Reproduce the data below in full and exclude every picture.
START Provided material
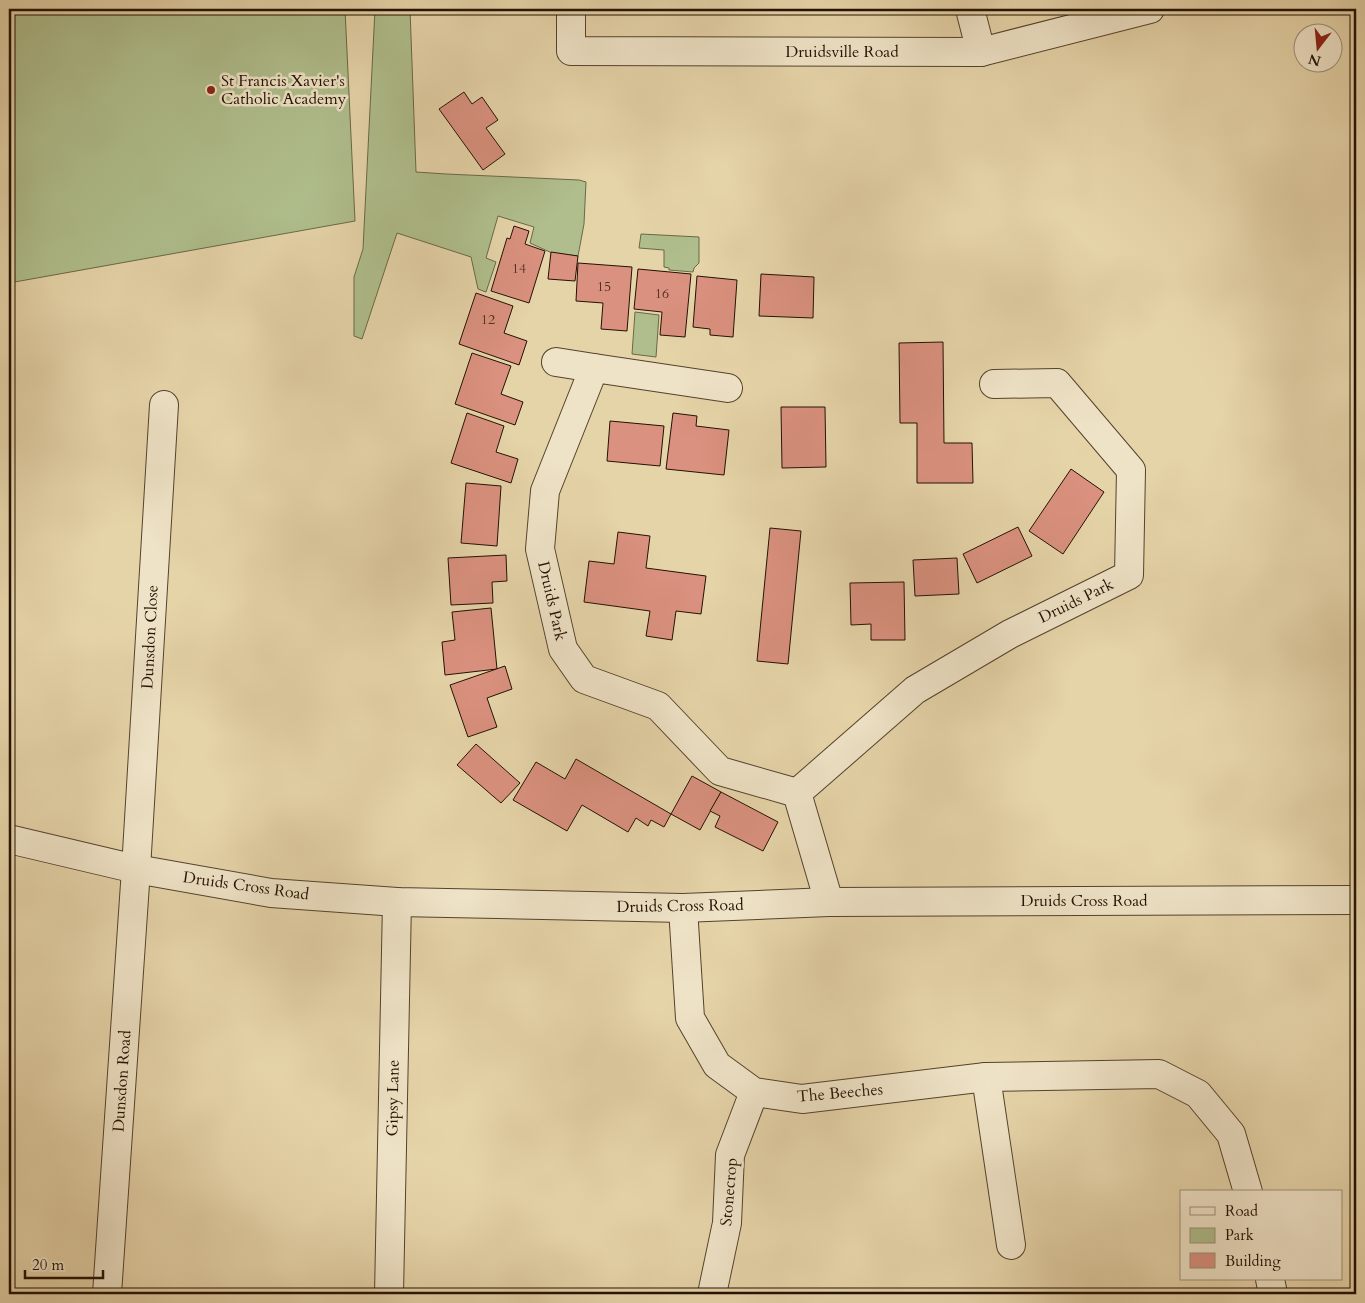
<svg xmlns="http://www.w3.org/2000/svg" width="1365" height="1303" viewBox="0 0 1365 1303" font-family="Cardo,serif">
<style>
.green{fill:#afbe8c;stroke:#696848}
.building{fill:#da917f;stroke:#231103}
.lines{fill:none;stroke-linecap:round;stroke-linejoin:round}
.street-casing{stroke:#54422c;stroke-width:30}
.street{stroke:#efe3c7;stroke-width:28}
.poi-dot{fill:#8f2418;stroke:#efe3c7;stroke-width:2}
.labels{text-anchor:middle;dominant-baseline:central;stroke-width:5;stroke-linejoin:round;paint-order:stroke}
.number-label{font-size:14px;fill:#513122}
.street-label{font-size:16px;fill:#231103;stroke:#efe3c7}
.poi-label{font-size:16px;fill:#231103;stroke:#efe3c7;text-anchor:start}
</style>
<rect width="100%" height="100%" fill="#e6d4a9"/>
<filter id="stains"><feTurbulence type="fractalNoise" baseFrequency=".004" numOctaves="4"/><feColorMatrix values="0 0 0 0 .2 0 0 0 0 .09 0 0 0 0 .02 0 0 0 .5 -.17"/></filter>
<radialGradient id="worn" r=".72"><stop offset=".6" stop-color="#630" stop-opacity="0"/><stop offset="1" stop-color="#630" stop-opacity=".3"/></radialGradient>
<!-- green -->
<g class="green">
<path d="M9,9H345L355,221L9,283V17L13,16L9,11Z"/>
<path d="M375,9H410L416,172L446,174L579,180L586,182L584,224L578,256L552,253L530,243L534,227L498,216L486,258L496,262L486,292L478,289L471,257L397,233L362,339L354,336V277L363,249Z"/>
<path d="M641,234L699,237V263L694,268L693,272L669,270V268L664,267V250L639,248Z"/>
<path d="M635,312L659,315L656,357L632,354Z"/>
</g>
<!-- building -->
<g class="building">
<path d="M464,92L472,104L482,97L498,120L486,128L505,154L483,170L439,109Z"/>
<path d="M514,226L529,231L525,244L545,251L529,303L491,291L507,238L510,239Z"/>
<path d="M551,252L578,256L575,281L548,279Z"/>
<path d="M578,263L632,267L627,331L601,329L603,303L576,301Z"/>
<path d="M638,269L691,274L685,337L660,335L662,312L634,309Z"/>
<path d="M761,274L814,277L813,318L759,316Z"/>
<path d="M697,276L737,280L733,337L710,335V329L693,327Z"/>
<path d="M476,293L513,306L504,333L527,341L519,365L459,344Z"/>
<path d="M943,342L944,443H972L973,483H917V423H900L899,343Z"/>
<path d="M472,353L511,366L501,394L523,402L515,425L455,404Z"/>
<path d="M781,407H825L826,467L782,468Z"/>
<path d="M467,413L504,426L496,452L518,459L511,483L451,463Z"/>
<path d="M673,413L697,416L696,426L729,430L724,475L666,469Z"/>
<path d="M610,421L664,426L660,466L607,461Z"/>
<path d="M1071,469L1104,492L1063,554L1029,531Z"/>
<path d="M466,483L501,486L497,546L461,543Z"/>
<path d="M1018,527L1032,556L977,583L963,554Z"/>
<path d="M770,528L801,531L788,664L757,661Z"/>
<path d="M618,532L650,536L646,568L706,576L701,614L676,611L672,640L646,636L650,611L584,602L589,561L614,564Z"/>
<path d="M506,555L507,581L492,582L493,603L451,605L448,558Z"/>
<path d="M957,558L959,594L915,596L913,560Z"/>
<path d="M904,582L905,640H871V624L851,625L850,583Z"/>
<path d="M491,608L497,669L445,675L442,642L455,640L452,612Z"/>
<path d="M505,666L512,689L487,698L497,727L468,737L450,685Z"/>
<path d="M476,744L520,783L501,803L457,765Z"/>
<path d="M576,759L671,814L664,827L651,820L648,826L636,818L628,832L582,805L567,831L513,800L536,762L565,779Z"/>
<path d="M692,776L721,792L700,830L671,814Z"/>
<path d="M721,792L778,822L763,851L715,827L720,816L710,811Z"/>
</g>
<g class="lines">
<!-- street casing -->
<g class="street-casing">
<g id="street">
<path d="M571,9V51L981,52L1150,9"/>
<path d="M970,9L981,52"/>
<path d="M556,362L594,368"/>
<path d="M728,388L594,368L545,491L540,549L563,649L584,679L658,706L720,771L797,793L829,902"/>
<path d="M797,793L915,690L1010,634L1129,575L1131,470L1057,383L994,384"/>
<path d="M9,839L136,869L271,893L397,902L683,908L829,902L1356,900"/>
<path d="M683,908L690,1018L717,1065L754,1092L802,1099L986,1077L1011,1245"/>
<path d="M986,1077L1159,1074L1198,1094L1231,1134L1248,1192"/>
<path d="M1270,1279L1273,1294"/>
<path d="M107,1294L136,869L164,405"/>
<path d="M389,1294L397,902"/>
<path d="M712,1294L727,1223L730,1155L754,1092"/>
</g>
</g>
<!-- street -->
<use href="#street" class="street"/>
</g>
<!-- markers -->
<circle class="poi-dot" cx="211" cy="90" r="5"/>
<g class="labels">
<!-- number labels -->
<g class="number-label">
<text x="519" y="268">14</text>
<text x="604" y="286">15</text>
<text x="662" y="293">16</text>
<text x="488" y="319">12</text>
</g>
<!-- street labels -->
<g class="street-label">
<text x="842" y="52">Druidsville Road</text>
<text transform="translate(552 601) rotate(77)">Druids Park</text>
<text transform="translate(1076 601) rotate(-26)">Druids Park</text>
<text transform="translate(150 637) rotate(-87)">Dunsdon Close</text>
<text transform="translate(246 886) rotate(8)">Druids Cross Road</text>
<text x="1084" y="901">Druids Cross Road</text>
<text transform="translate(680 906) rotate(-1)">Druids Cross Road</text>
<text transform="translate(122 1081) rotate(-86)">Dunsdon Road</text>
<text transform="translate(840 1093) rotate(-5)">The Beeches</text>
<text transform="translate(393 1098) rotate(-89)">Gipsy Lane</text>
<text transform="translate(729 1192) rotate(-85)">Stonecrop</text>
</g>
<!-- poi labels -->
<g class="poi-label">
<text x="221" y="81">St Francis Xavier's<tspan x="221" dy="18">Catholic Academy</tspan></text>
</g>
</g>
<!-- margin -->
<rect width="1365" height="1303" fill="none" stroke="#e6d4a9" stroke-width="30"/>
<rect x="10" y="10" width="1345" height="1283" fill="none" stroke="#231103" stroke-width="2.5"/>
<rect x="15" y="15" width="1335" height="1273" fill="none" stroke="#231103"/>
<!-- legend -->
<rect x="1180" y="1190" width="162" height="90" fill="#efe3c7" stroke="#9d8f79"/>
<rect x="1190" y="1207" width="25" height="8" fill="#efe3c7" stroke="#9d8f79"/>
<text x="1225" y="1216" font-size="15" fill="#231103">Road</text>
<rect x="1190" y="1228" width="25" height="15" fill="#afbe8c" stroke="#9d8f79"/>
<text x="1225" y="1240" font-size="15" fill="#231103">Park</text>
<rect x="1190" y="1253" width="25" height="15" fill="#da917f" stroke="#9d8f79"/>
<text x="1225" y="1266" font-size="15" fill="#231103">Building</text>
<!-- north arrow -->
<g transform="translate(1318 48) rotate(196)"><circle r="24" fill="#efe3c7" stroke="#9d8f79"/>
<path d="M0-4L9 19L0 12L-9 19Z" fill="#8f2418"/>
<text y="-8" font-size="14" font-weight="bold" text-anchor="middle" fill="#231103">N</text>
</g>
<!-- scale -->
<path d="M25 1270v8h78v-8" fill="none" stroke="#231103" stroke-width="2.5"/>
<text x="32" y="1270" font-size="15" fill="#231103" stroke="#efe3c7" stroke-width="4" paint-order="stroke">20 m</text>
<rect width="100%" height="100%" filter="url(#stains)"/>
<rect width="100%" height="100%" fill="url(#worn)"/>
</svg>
END Provided material
» **Written response**
<svg xmlns="http://www.w3.org/2000/svg" width="1365" height="1303" viewBox="0 0 1365 1303" font-family="Cardo,serif">
<style>
.green{fill:#afbe8c;stroke:#696848}
.building{fill:#da917f;stroke:#231103}
.lines{fill:none;stroke-linecap:round;stroke-linejoin:round}
.street-casing{stroke:#54422c;stroke-width:30}
.street{stroke:#efe3c7;stroke-width:28}
.poi-dot{fill:#8f2418;stroke:#efe3c7;stroke-width:2}
.labels{text-anchor:middle;dominant-baseline:central;stroke-width:5;stroke-linejoin:round;paint-order:stroke}
.number-label{font-size:14px;fill:#513122}
.street-label{font-size:16px;fill:#231103;stroke:#efe3c7}
.poi-label{font-size:16px;fill:#231103;stroke:#efe3c7;text-anchor:start}
</style>
<rect width="100%" height="100%" fill="#e6d4a9"/>
<filter id="stains"><feTurbulence type="fractalNoise" baseFrequency=".004" numOctaves="4"/><feColorMatrix values="0 0 0 0 .2 0 0 0 0 .09 0 0 0 0 .02 0 0 0 .5 -.17"/></filter>
<radialGradient id="worn" r=".72"><stop offset=".6" stop-color="#630" stop-opacity="0"/><stop offset="1" stop-color="#630" stop-opacity=".3"/></radialGradient>
<!-- green -->
<g class="green">
<path d="M9,9H345L355,221L9,283V17L13,16L9,11Z"/>
<path d="M375,9H410L416,172L446,174L579,180L586,182L584,224L578,256L552,253L530,243L534,227L498,216L486,258L496,262L486,292L478,289L471,257L397,233L362,339L354,336V277L363,249Z"/>
<path d="M641,234L699,237V263L694,268L693,272L669,270V268L664,267V250L639,248Z"/>
<path d="M635,312L659,315L656,357L632,354Z"/>
</g>
<!-- building -->
<g class="building">
<path d="M464,92L472,104L482,97L498,120L486,128L505,154L483,170L439,109Z"/>
<path d="M514,226L529,231L525,244L545,251L529,303L491,291L507,238L510,239Z"/>
<path d="M551,252L578,256L575,281L548,279Z"/>
<path d="M578,263L632,267L627,331L601,329L603,303L576,301Z"/>
<path d="M638,269L691,274L685,337L660,335L662,312L634,309Z"/>
<path d="M761,274L814,277L813,318L759,316Z"/>
<path d="M697,276L737,280L733,337L710,335V329L693,327Z"/>
<path d="M476,293L513,306L504,333L527,341L519,365L459,344Z"/>
<path d="M943,342L944,443H972L973,483H917V423H900L899,343Z"/>
<path d="M472,353L511,366L501,394L523,402L515,425L455,404Z"/>
<path d="M781,407H825L826,467L782,468Z"/>
<path d="M467,413L504,426L496,452L518,459L511,483L451,463Z"/>
<path d="M673,413L697,416L696,426L729,430L724,475L666,469Z"/>
<path d="M610,421L664,426L660,466L607,461Z"/>
<path d="M1071,469L1104,492L1063,554L1029,531Z"/>
<path d="M466,483L501,486L497,546L461,543Z"/>
<path d="M1018,527L1032,556L977,583L963,554Z"/>
<path d="M770,528L801,531L788,664L757,661Z"/>
<path d="M618,532L650,536L646,568L706,576L701,614L676,611L672,640L646,636L650,611L584,602L589,561L614,564Z"/>
<path d="M506,555L507,581L492,582L493,603L451,605L448,558Z"/>
<path d="M957,558L959,594L915,596L913,560Z"/>
<path d="M904,582L905,640H871V624L851,625L850,583Z"/>
<path d="M491,608L497,669L445,675L442,642L455,640L452,612Z"/>
<path d="M505,666L512,689L487,698L497,727L468,737L450,685Z"/>
<path d="M476,744L520,783L501,803L457,765Z"/>
<path d="M576,759L671,814L664,827L651,820L648,826L636,818L628,832L582,805L567,831L513,800L536,762L565,779Z"/>
<path d="M692,776L721,792L700,830L671,814Z"/>
<path d="M721,792L778,822L763,851L715,827L720,816L710,811Z"/>
</g>
<g class="lines">
<!-- street casing -->
<g class="street-casing">
<g id="street">
<path d="M571,9V51L981,52L1150,9"/>
<path d="M970,9L981,52"/>
<path d="M556,362L594,368"/>
<path d="M728,388L594,368L545,491L540,549L563,649L584,679L658,706L720,771L797,793L829,902"/>
<path d="M797,793L915,690L1010,634L1129,575L1131,470L1057,383L994,384"/>
<path d="M9,839L136,869L271,893L397,902L683,908L829,902L1356,900"/>
<path d="M683,908L690,1018L717,1065L754,1092L802,1099L986,1077L1011,1245"/>
<path d="M986,1077L1159,1074L1198,1094L1231,1134L1248,1192"/>
<path d="M1270,1279L1273,1294"/>
<path d="M107,1294L136,869L164,405"/>
<path d="M389,1294L397,902"/>
<path d="M712,1294L727,1223L730,1155L754,1092"/>
</g>
</g>
<!-- street -->
<use href="#street" class="street"/>
</g>
<!-- markers -->
<circle class="poi-dot" cx="211" cy="90" r="5"/>
<g class="labels">
<!-- number labels -->
<g class="number-label">
<text x="519" y="268">14</text>
<text x="604" y="286">15</text>
<text x="662" y="293">16</text>
<text x="488" y="319">12</text>
</g>
<!-- street labels -->
<g class="street-label">
<text x="842" y="52">Druidsville Road</text>
<text transform="translate(552 601) rotate(77)">Druids Park</text>
<text transform="translate(1076 601) rotate(-26)">Druids Park</text>
<text transform="translate(150 637) rotate(-87)">Dunsdon Close</text>
<text transform="translate(246 886) rotate(8)">Druids Cross Road</text>
<text x="1084" y="901">Druids Cross Road</text>
<text transform="translate(680 906) rotate(-1)">Druids Cross Road</text>
<text transform="translate(122 1081) rotate(-86)">Dunsdon Road</text>
<text transform="translate(840 1093) rotate(-5)">The Beeches</text>
<text transform="translate(393 1098) rotate(-89)">Gipsy Lane</text>
<text transform="translate(729 1192) rotate(-85)">Stonecrop</text>
</g>
<!-- poi labels -->
<g class="poi-label">
<text x="221" y="81">St Francis Xavier's<tspan x="221" dy="18">Catholic Academy</tspan></text>
</g>
</g>
<!-- margin -->
<rect width="1365" height="1303" fill="none" stroke="#e6d4a9" stroke-width="30"/>
<rect x="10" y="10" width="1345" height="1283" fill="none" stroke="#231103" stroke-width="2.5"/>
<rect x="15" y="15" width="1335" height="1273" fill="none" stroke="#231103"/>
<!-- legend -->
<rect x="1180" y="1190" width="162" height="90" fill="#efe3c7" stroke="#9d8f79"/>
<rect x="1190" y="1207" width="25" height="8" fill="#efe3c7" stroke="#9d8f79"/>
<text x="1225" y="1216" font-size="15" fill="#231103">Road</text>
<rect x="1190" y="1228" width="25" height="15" fill="#afbe8c" stroke="#9d8f79"/>
<text x="1225" y="1240" font-size="15" fill="#231103">Park</text>
<rect x="1190" y="1253" width="25" height="15" fill="#da917f" stroke="#9d8f79"/>
<text x="1225" y="1266" font-size="15" fill="#231103">Building</text>
<!-- north arrow -->
<g transform="translate(1318 48) rotate(196)"><circle r="24" fill="#efe3c7" stroke="#9d8f79"/>
<path d="M0-4L9 19L0 12L-9 19Z" fill="#8f2418"/>
<text y="-8" font-size="14" font-weight="bold" text-anchor="middle" fill="#231103">N</text>
</g>
<!-- scale -->
<path d="M25 1270v8h78v-8" fill="none" stroke="#231103" stroke-width="2.5"/>
<text x="32" y="1270" font-size="15" fill="#231103" stroke="#efe3c7" stroke-width="4" paint-order="stroke">20 m</text>
<rect width="100%" height="100%" filter="url(#stains)"/>
<rect width="100%" height="100%" fill="url(#worn)"/>
</svg>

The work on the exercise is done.